-

UniNE at CLEF 2012

Mitra Akasereh

mitra.akasereh@unine.ch 0

Nada Naji

nada.naji@unine.ch 0

Jacques Savoy

jacques.savoy@unine.ch 0 0 Computer Science Dept., University of Neuchatel , Rue Emile Argand 11, 2000 Neuchatel , Switzerland

As participants in this CLEF evaluation campaign, our first objective is to propose and evaluate various indexing and search strategies for the CHiC corpus, in order to compare the retrieval effectiveness across different IR models. Our second objective is to measure the relative merit of various stemming strategies when used for the French and English monolingual task in the CH context.
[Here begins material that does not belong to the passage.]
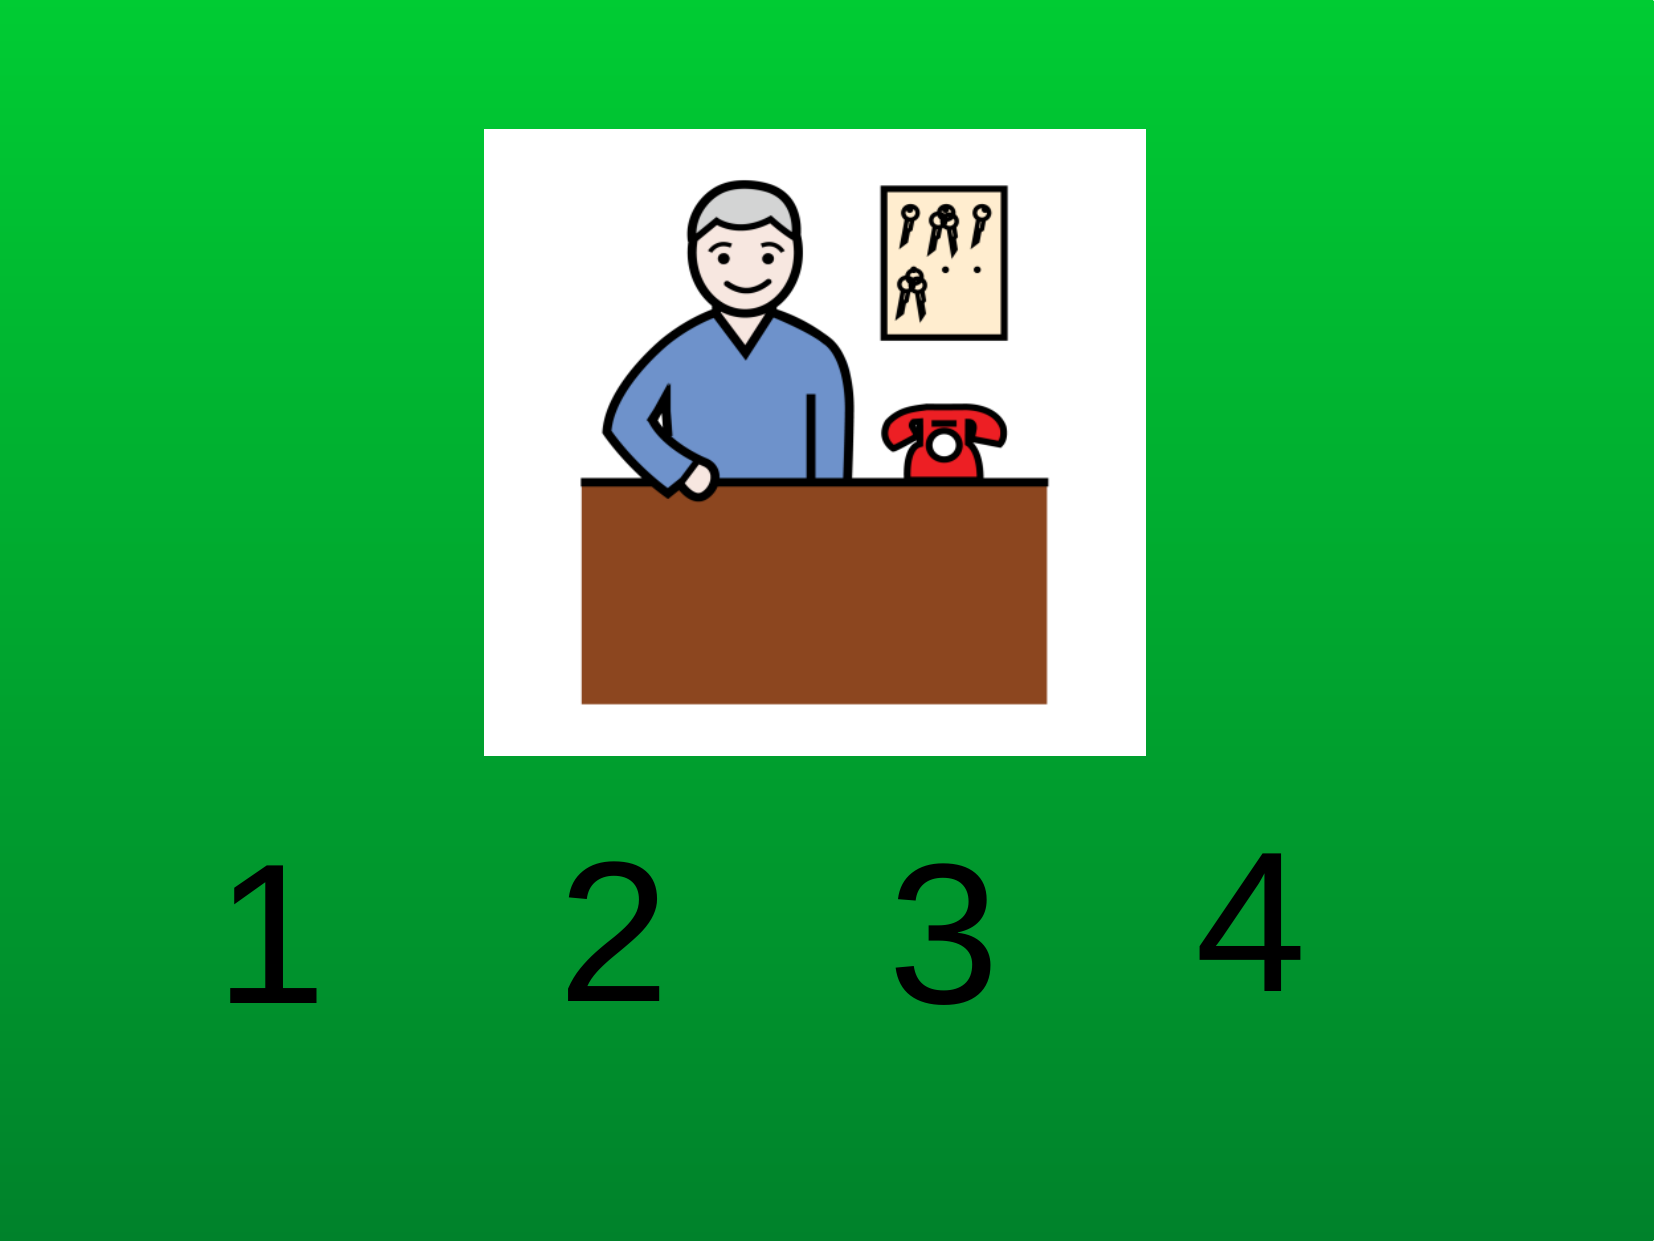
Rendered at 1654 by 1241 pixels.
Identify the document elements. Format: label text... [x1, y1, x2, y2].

Our third objective is to assess the effectiveness of query translation methods in a bilingual retrieval. To do so we evaluated the CHiC testcollections using Okapi, various IR models derived from the Divergence from Randomness (DFR) paradigm together with the dtu-dtn vector-space model. We also evaluated different pseudo-relevance feedback approaches. In the bilingual task, we conducted our search on the English corpus using the French and German topics with two different translations for each of them. For both English and French languages, we find that word-based indexing with our light stemming procedure results in better retrieval effectiveness than with other strategies. When ignoring stemming, the performance variations were relatively small yet for the French corpus better than applying a light stemmer. In bilingual level results show that using a combination of translation resources gives better results than a single source.
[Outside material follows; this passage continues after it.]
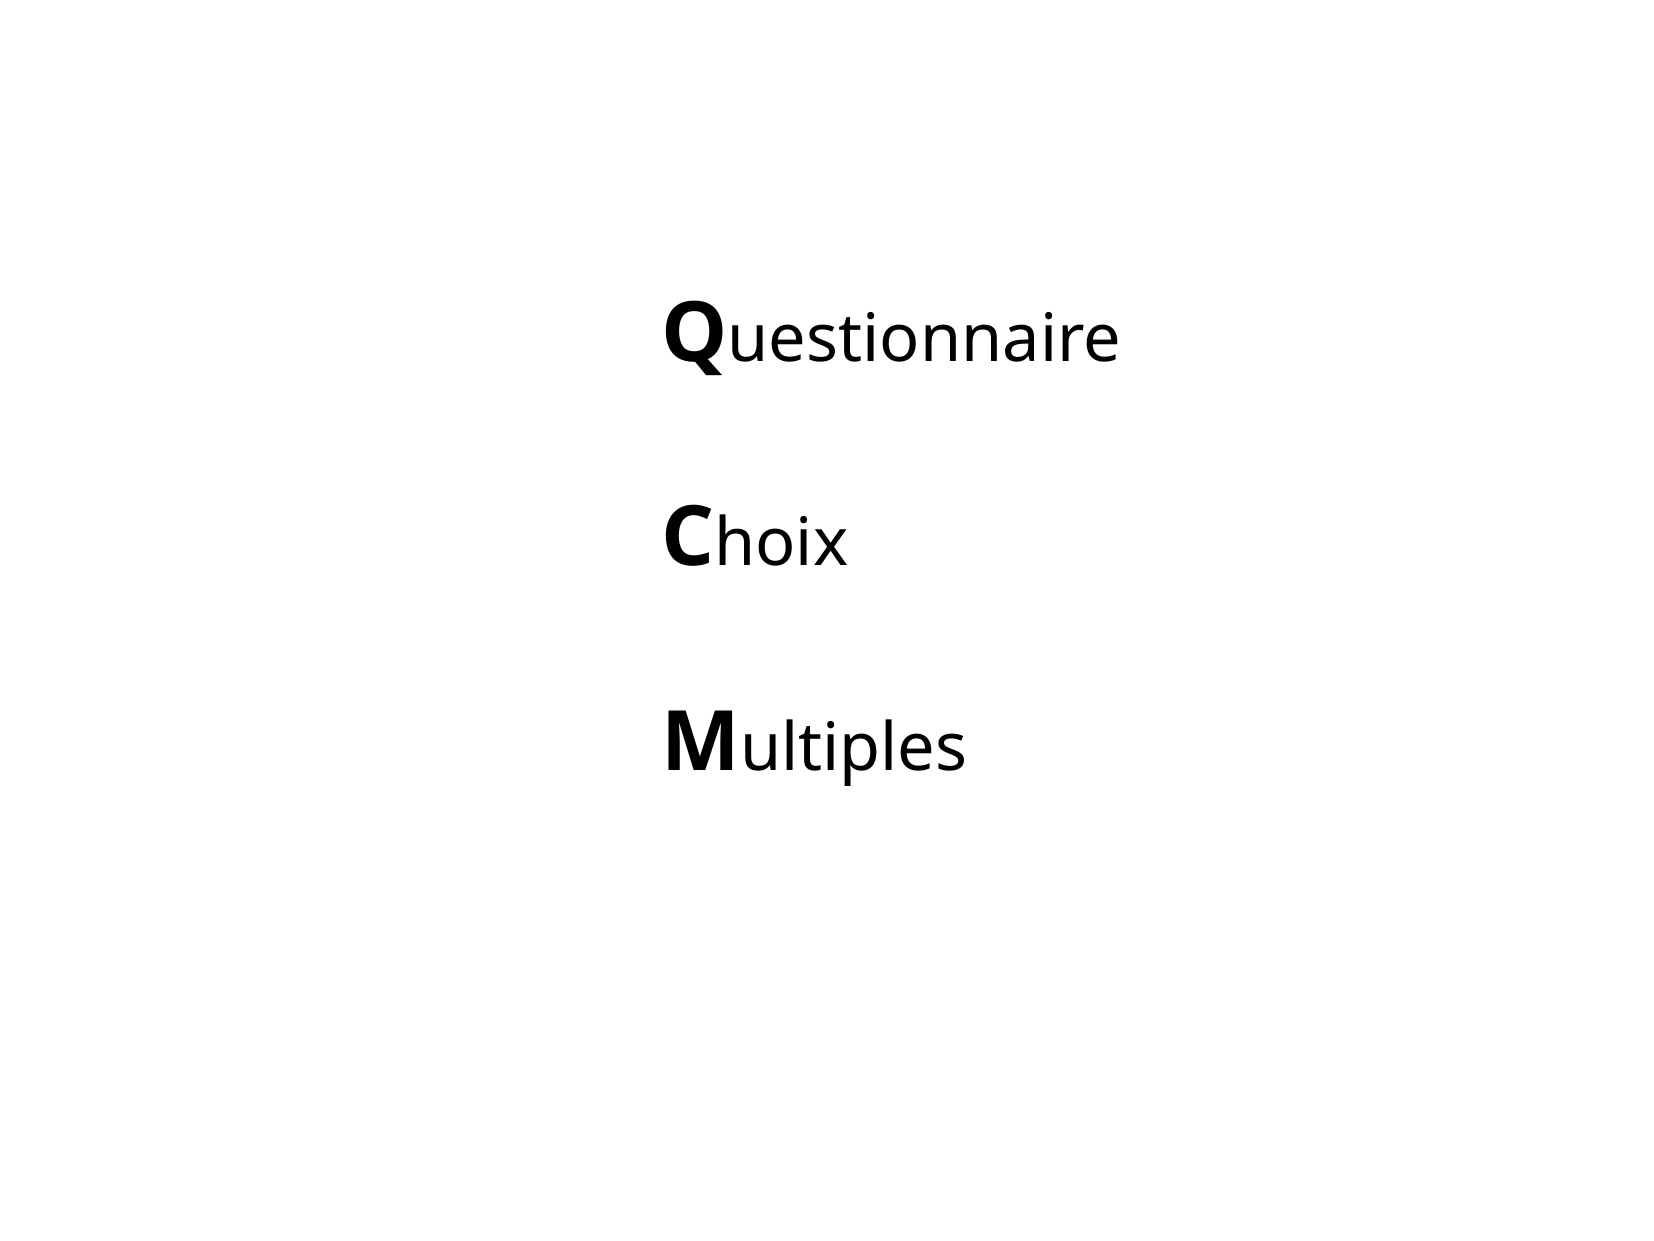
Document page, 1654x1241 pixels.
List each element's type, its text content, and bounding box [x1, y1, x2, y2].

Probabilistic IR Models Stemmer Data Fusion Cultural Heritage bilingual IR

Cultural heritage can be defined as any handmade substance or intangible feature remained from previous societies. It can refer to any artefacts, built or natural environments, traditions and languages, etc. The developing use of digital information challenges the cultural heritage organizations to provide cultural heritage collections in electronic format. The data may come from different sources (libraries, archives, museums, audiovisual archives, books, journals, etc.), in various languages and formats. These digital libraries should not only be created but also properly managed and assessed in order to bring the maximum utility to their users. As yet no proper evaluation approaches are available and there is work to be done in this area. The goal of Cultural Heritage in CLEF (CHiC) evaluation lab is thus providing a systematic and large-scale evaluation of cultural heritage digital libraries.
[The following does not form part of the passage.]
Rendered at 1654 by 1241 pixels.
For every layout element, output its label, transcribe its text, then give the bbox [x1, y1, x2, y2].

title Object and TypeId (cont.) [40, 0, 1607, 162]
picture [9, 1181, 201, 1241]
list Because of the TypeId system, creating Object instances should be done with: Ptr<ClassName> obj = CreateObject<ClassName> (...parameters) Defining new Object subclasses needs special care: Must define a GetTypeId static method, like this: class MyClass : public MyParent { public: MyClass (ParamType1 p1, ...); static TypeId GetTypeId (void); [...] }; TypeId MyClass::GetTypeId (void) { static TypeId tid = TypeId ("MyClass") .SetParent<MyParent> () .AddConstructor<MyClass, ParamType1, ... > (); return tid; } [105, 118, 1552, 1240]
The IR group of university of Neuchâtel focuses, as one of its main tasks, on design, implementation and evaluation of various indexing and search strategies for a set of different natural languages. Up to this point we achieved to provide a groundwork for evaluation and comparison of different tools for monolingual IR, in different languages, using generic test-collections (e.g., newspaper articles). Our second goal is to evaluate different tools considering only a specific field of knowledge in order to integrate domain specific search into our system. The aim here is to be able to evaluate the impact of document structure and query formulation on retrieval effectiveness in order to study the possibilities to improve the search quality in a domain specific search. As a third objective we also want to integrate translation into the search process and adapting our system for bilingual and multilingual IR. Accordingly reaching these objectives has been our main motive to participate in CHiC evaluation lab at CLEF 2012.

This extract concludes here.